TASK INSTRUCTIONS: Nothing but the exact lines from the one containing "Table 1: The" through the last line of the records below belongs in your answer.

▬▬▬▬▬▬▬▬▬▬

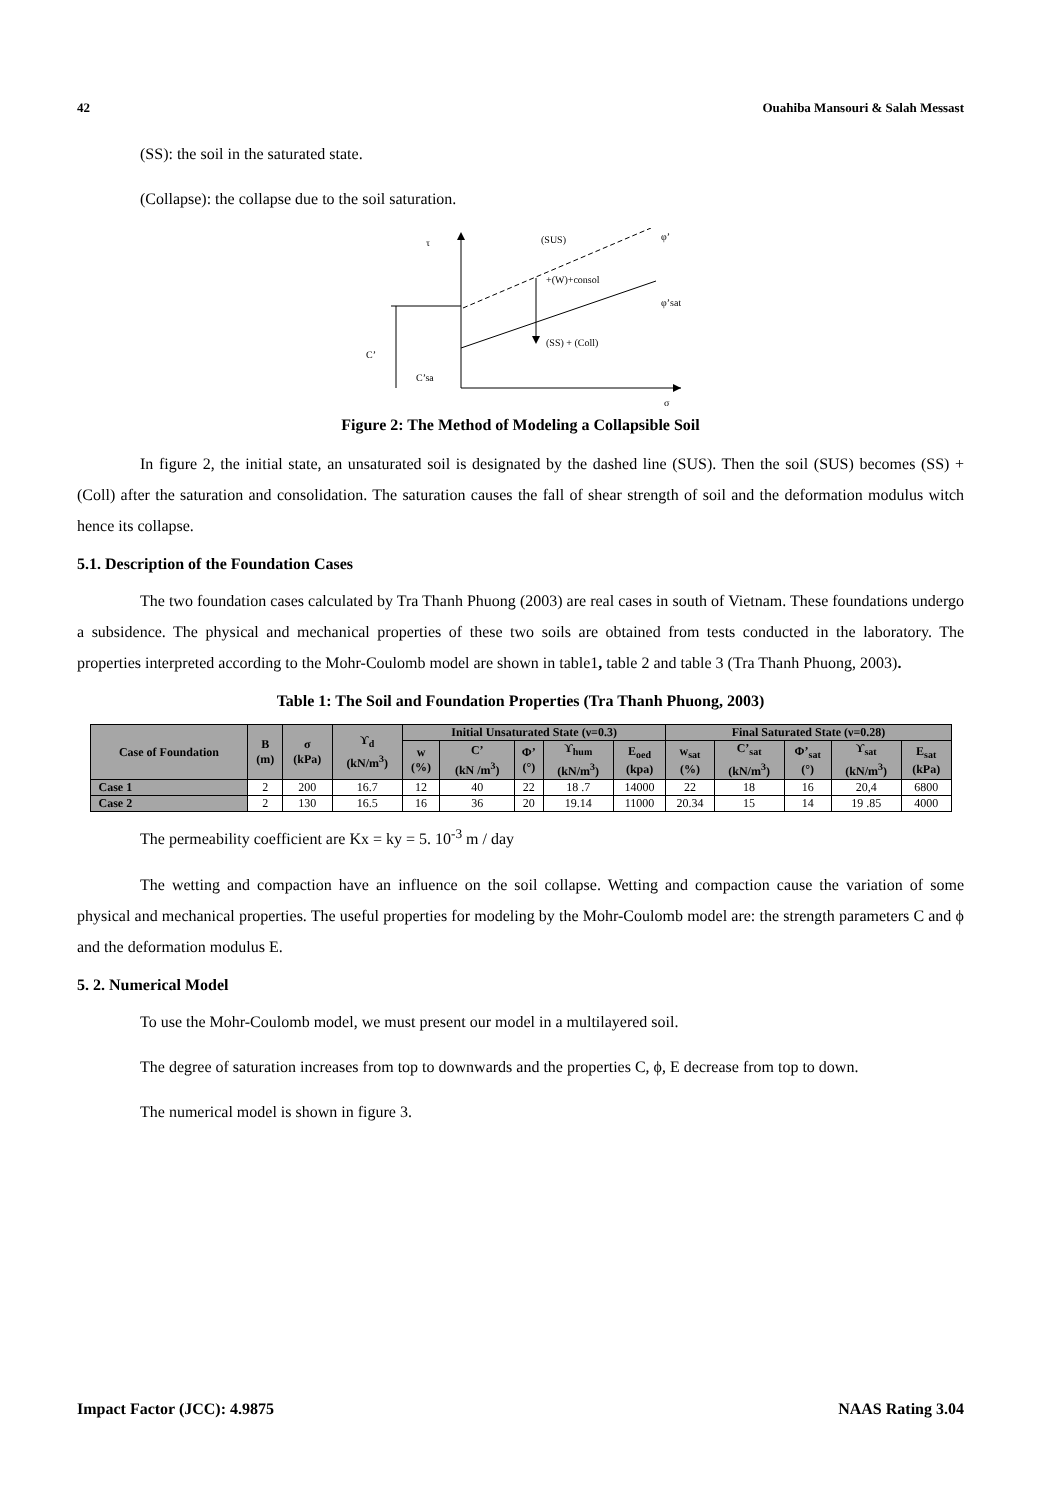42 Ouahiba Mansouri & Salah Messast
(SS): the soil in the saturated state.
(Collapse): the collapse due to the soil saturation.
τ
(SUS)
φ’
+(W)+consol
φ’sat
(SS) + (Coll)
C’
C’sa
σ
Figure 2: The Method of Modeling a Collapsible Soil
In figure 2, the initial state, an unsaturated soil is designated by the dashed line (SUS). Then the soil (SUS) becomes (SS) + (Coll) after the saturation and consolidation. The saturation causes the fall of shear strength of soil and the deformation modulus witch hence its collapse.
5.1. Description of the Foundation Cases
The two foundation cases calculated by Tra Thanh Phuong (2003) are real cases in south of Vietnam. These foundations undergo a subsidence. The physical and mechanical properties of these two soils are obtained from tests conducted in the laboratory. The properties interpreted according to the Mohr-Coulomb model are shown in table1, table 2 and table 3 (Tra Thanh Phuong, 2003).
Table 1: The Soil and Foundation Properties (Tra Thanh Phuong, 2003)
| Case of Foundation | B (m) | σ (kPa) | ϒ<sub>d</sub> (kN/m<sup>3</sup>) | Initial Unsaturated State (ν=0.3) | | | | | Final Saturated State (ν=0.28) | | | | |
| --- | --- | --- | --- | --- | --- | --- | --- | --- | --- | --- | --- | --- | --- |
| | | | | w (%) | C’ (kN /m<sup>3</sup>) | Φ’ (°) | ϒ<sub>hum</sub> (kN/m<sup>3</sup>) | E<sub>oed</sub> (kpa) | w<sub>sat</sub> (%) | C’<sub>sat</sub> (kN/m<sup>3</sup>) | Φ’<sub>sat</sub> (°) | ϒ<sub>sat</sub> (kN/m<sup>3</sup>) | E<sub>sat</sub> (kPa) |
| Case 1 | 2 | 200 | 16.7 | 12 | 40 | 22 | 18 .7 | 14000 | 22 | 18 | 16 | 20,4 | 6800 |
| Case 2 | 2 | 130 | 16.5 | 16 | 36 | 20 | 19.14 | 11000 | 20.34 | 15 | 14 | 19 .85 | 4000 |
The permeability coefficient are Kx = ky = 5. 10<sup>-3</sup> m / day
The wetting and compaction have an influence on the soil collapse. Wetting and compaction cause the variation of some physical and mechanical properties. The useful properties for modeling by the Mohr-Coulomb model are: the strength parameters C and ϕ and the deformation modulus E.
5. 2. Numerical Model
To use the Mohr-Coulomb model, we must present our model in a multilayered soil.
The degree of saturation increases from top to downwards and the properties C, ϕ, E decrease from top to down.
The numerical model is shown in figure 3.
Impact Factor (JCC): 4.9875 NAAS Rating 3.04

▬▬▬▬▬▬▬▬▬▬

EXERCISE RESULT:
Table 1: The Soil and Foundation Properties (Tra Thanh Phuong, 2003)
| Case of Foundation | B (m) | σ (kPa) | ϒ<sub>d</sub> (kN/m<sup>3</sup>) | Initial Unsaturated State (ν=0.3) | | | | | Final Saturated State (ν=0.28) | | | | |
| --- | --- | --- | --- | --- | --- | --- | --- | --- | --- | --- | --- | --- | --- |
| | | | | w (%) | C’ (kN /m<sup>3</sup>) | Φ’ (°) | ϒ<sub>hum</sub> (kN/m<sup>3</sup>) | E<sub>oed</sub> (kpa) | w<sub>sat</sub> (%) | C’<sub>sat</sub> (kN/m<sup>3</sup>) | Φ’<sub>sat</sub> (°) | ϒ<sub>sat</sub> (kN/m<sup>3</sup>) | E<sub>sat</sub> (kPa) |
| Case 1 | 2 | 200 | 16.7 | 12 | 40 | 22 | 18 .7 | 14000 | 22 | 18 | 16 | 20,4 | 6800 |
| Case 2 | 2 | 130 | 16.5 | 16 | 36 | 20 | 19.14 | 11000 | 20.34 | 15 | 14 | 19 .85 | 4000 |
The permeability coefficient are Kx = ky = 5. 10<sup>-3</sup> m / day
The wetting and compaction have an influence on the soil collapse. Wetting and compaction cause the variation of some physical and mechanical properties. The useful properties for modeling by the Mohr-Coulomb model are: the strength parameters C and ϕ and the deformation modulus E.
5. 2. Numerical Model
To use the Mohr-Coulomb model, we must present our model in a multilayered soil.
The degree of saturation increases from top to downwards and the properties C, ϕ, E decrease from top to down.
The numerical model is shown in figure 3.
Impact Factor (JCC): 4.9875 NAAS Rating 3.04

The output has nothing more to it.